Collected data

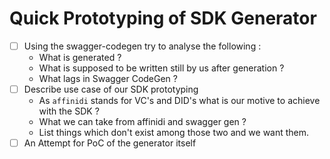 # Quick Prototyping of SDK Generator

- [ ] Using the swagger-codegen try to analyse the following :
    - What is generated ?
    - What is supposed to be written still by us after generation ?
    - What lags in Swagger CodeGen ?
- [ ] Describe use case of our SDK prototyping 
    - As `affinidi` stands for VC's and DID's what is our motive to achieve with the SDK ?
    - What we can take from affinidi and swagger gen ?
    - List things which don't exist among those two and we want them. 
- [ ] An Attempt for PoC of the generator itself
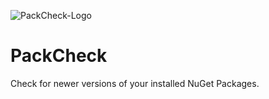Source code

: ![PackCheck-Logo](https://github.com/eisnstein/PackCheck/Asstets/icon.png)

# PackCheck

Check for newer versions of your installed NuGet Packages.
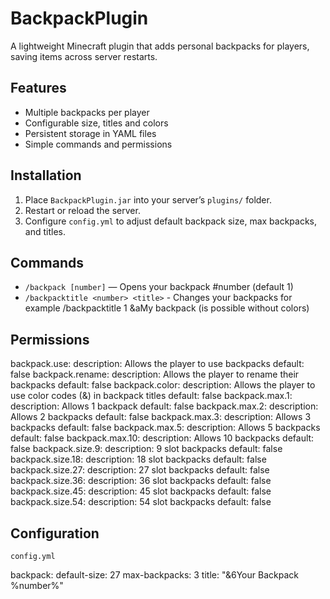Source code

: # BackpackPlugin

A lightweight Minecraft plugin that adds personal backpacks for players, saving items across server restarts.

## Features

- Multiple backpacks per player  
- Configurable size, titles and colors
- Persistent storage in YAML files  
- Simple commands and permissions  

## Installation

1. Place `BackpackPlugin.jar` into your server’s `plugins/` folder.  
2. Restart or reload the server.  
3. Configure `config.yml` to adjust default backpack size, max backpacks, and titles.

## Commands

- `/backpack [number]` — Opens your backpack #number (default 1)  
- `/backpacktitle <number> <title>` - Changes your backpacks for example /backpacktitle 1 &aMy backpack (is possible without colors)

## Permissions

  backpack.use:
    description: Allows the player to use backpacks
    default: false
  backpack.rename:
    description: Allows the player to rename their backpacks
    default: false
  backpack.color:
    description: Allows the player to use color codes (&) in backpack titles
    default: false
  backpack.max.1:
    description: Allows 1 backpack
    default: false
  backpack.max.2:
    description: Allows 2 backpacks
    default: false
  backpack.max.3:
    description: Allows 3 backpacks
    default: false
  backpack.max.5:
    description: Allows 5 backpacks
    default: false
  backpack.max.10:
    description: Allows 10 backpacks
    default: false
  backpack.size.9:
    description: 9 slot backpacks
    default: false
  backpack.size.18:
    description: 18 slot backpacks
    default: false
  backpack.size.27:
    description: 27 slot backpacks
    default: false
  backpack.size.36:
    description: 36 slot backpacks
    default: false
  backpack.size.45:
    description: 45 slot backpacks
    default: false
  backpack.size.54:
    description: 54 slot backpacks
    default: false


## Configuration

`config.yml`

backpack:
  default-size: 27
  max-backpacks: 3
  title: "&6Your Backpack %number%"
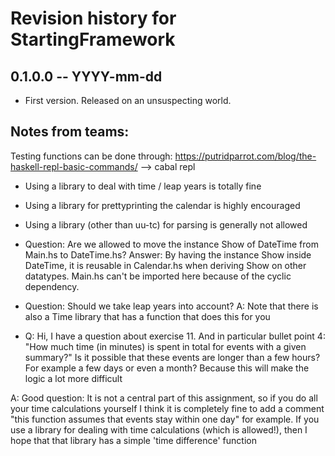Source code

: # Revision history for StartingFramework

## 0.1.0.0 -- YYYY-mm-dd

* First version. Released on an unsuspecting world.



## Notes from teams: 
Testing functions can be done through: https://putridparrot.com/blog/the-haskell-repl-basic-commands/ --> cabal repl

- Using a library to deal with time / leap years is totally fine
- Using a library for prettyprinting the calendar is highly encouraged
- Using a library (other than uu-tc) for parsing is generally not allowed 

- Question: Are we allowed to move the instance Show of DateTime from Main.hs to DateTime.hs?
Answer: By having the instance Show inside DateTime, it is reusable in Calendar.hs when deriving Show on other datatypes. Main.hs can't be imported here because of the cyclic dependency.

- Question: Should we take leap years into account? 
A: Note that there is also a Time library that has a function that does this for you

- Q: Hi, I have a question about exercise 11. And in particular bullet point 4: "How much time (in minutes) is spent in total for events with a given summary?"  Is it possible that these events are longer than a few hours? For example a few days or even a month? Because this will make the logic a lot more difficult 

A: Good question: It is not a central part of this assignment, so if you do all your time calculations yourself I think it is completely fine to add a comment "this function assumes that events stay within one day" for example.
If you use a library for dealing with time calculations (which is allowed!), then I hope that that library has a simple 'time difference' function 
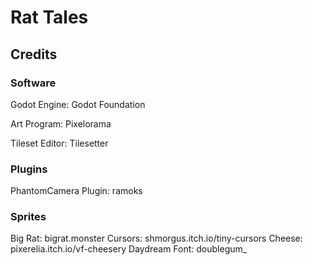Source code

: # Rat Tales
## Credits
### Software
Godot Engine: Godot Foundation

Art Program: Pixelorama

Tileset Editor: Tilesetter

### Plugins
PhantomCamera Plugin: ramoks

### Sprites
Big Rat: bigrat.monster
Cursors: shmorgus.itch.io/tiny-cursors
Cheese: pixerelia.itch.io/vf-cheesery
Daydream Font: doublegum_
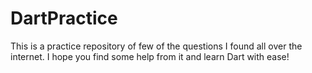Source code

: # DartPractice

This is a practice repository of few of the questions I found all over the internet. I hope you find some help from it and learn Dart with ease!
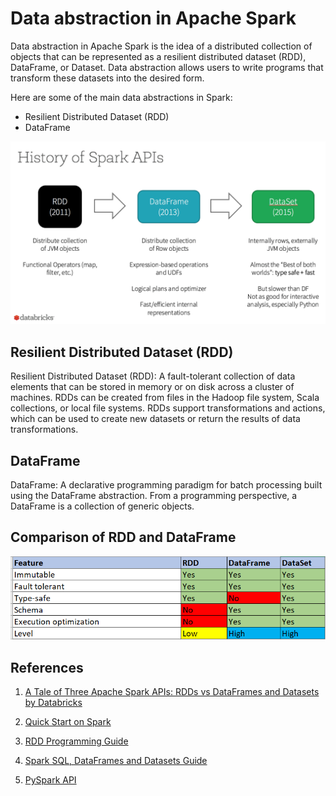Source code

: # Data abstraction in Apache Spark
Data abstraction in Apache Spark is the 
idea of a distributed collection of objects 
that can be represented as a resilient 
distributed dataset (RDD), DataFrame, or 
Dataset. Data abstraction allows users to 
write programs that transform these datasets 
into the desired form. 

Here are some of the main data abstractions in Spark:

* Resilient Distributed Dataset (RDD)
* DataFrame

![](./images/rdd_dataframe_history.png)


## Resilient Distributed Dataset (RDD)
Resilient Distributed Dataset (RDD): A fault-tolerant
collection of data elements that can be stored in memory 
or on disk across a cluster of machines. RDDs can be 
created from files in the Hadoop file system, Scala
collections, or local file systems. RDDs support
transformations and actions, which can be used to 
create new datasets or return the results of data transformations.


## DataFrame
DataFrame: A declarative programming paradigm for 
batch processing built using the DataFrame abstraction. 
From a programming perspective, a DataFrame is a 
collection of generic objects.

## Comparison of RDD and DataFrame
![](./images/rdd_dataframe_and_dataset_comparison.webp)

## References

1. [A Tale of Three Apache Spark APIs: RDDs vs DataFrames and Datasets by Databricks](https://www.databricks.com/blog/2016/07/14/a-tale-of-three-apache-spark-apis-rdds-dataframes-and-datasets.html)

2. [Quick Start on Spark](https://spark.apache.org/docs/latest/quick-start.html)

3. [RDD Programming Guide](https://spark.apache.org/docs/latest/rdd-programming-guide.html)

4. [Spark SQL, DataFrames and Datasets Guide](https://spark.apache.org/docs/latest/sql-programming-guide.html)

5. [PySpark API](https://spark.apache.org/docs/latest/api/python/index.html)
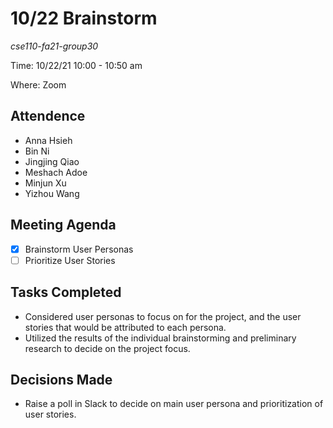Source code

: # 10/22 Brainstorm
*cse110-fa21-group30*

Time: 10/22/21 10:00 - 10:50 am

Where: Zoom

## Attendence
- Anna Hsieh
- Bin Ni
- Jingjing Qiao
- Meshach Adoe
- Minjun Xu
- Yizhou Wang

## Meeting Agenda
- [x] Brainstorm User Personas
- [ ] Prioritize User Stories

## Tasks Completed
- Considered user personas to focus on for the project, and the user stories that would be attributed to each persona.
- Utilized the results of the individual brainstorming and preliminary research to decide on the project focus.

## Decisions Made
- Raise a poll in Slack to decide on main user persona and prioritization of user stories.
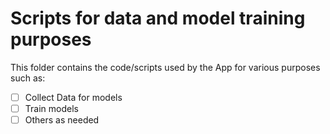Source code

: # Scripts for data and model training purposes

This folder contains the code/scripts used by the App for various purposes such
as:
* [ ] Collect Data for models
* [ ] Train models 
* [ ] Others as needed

DIRECTIONS FOR THIS TASK
All entries must come back exactly as written, though without their pictures.

PROBLEM SOLUTION
 # Quick Prototyping of SDK Generator

- [ ] Using the swagger-codegen try to analyse the following :
    - What is generated ?
    - What is supposed to be written still by us after generation ?
    - What lags in Swagger CodeGen ?
- [ ] Describe use case of our SDK prototyping 
    - As `affinidi` stands for VC's and DID's what is our motive to achieve with the SDK ?
    - What we can take from affinidi and swagger gen ?
    - List things which don't exist among those two and we want them. 
- [ ] An Attempt for PoC of the generator itself
Source code

: ![PackCheck-Logo](https://github.com/eisnstein/PackCheck/Asstets/icon.png)

# PackCheck

Check for newer versions of your installed NuGet Packages.
Source code

: # BackpackPlugin

A lightweight Minecraft plugin that adds personal backpacks for players, saving items across server restarts.

## Features

- Multiple backpacks per player  
- Configurable size, titles and colors
- Persistent storage in YAML files  
- Simple commands and permissions  

## Installation

1. Place `BackpackPlugin.jar` into your server’s `plugins/` folder.  
2. Restart or reload the server.  
3. Configure `config.yml` to adjust default backpack size, max backpacks, and titles.

## Commands

- `/backpack [number]` — Opens your backpack #number (default 1)  
- `/backpacktitle <number> <title>` - Changes your backpacks for example /backpacktitle 1 &aMy backpack (is possible without colors)

## Permissions

  backpack.use:
    description: Allows the player to use backpacks
    default: false
  backpack.rename:
    description: Allows the player to rename their backpacks
    default: false
  backpack.color:
    description: Allows the player to use color codes (&) in backpack titles
    default: false
  backpack.max.1:
    description: Allows 1 backpack
    default: false
  backpack.max.2:
    description: Allows 2 backpacks
    default: false
  backpack.max.3:
    description: Allows 3 backpacks
    default: false
  backpack.max.5:
    description: Allows 5 backpacks
    default: false
  backpack.max.10:
    description: Allows 10 backpacks
    default: false
  backpack.size.9:
    description: 9 slot backpacks
    default: false
  backpack.size.18:
    description: 18 slot backpacks
    default: false
  backpack.size.27:
    description: 27 slot backpacks
    default: false
  backpack.size.36:
    description: 36 slot backpacks
    default: false
  backpack.size.45:
    description: 45 slot backpacks
    default: false
  backpack.size.54:
    description: 54 slot backpacks
    default: false


## Configuration

`config.yml`

backpack:
  default-size: 27
  max-backpacks: 3
  title: "&6Your Backpack %number%"
Source code

: # Revision history for StartingFramework

## 0.1.0.0 -- YYYY-mm-dd

* First version. Released on an unsuspecting world.



## Notes from teams: 
Testing functions can be done through: https://putridparrot.com/blog/the-haskell-repl-basic-commands/ --> cabal repl

- Using a library to deal with time / leap years is totally fine
- Using a library for prettyprinting the calendar is highly encouraged
- Using a library (other than uu-tc) for parsing is generally not allowed 

- Question: Are we allowed to move the instance Show of DateTime from Main.hs to DateTime.hs?
Answer: By having the instance Show inside DateTime, it is reusable in Calendar.hs when deriving Show on other datatypes. Main.hs can't be imported here because of the cyclic dependency.

- Question: Should we take leap years into account? 
A: Note that there is also a Time library that has a function that does this for you

- Q: Hi, I have a question about exercise 11. And in particular bullet point 4: "How much time (in minutes) is spent in total for events with a given summary?"  Is it possible that these events are longer than a few hours? For example a few days or even a month? Because this will make the logic a lot more difficult 

A: Good question: It is not a central part of this assignment, so if you do all your time calculations yourself I think it is completely fine to add a comment "this function assumes that events stay within one day" for example.
If you use a library for dealing with time calculations (which is allowed!), then I hope that that library has a simple 'time difference' function 
Source code

: # Rat Tales
## Credits
### Software
Godot Engine: Godot Foundation

Art Program: Pixelorama

Tileset Editor: Tilesetter

### Plugins
PhantomCamera Plugin: ramoks

### Sprites
Big Rat: bigrat.monster
Cursors: shmorgus.itch.io/tiny-cursors
Cheese: pixerelia.itch.io/vf-cheesery
Daydream Font: doublegum_
Source code

: # DartPractice

This is a practice repository of few of the questions I found all over the internet. I hope you find some help from it and learn Dart with ease!
Source code

: # Data abstraction in Apache Spark
Data abstraction in Apache Spark is the 
idea of a distributed collection of objects 
that can be represented as a resilient 
distributed dataset (RDD), DataFrame, or 
Dataset. Data abstraction allows users to 
write programs that transform these datasets 
into the desired form. 

Here are some of the main data abstractions in Spark:

* Resilient Distributed Dataset (RDD)
* DataFrame

![](./images/rdd_dataframe_history.png)


## Resilient Distributed Dataset (RDD)
Resilient Distributed Dataset (RDD): A fault-tolerant
collection of data elements that can be stored in memory 
or on disk across a cluster of machines. RDDs can be 
created from files in the Hadoop file system, Scala
collections, or local file systems. RDDs support
transformations and actions, which can be used to 
create new datasets or return the results of data transformations.


## DataFrame
DataFrame: A declarative programming paradigm for 
batch processing built using the DataFrame abstraction. 
From a programming perspective, a DataFrame is a 
collection of generic objects.

## Comparison of RDD and DataFrame
![](./images/rdd_dataframe_and_dataset_comparison.webp)

## References

1. [A Tale of Three Apache Spark APIs: RDDs vs DataFrames and Datasets by Databricks](https://www.databricks.com/blog/2016/07/14/a-tale-of-three-apache-spark-apis-rdds-dataframes-and-datasets.html)

2. [Quick Start on Spark](https://spark.apache.org/docs/latest/quick-start.html)

3. [RDD Programming Guide](https://spark.apache.org/docs/latest/rdd-programming-guide.html)

4. [Spark SQL, DataFrames and Datasets Guide](https://spark.apache.org/docs/latest/sql-programming-guide.html)

5. [PySpark API](https://spark.apache.org/docs/latest/api/python/index.html)
Source code

: # 10/22 Brainstorm
*cse110-fa21-group30*

Time: 10/22/21 10:00 - 10:50 am

Where: Zoom

## Attendence
- Anna Hsieh
- Bin Ni
- Jingjing Qiao
- Meshach Adoe
- Minjun Xu
- Yizhou Wang

## Meeting Agenda
- [x] Brainstorm User Personas
- [ ] Prioritize User Stories

## Tasks Completed
- Considered user personas to focus on for the project, and the user stories that would be attributed to each persona.
- Utilized the results of the individual brainstorming and preliminary research to decide on the project focus.

## Decisions Made
- Raise a poll in Slack to decide on main user persona and prioritization of user stories.
Source code

: # Scripts for data and model training purposes

This folder contains the code/scripts used by the App for various purposes such
as:
* [ ] Collect Data for models
* [ ] Train models 
* [ ] Others as needed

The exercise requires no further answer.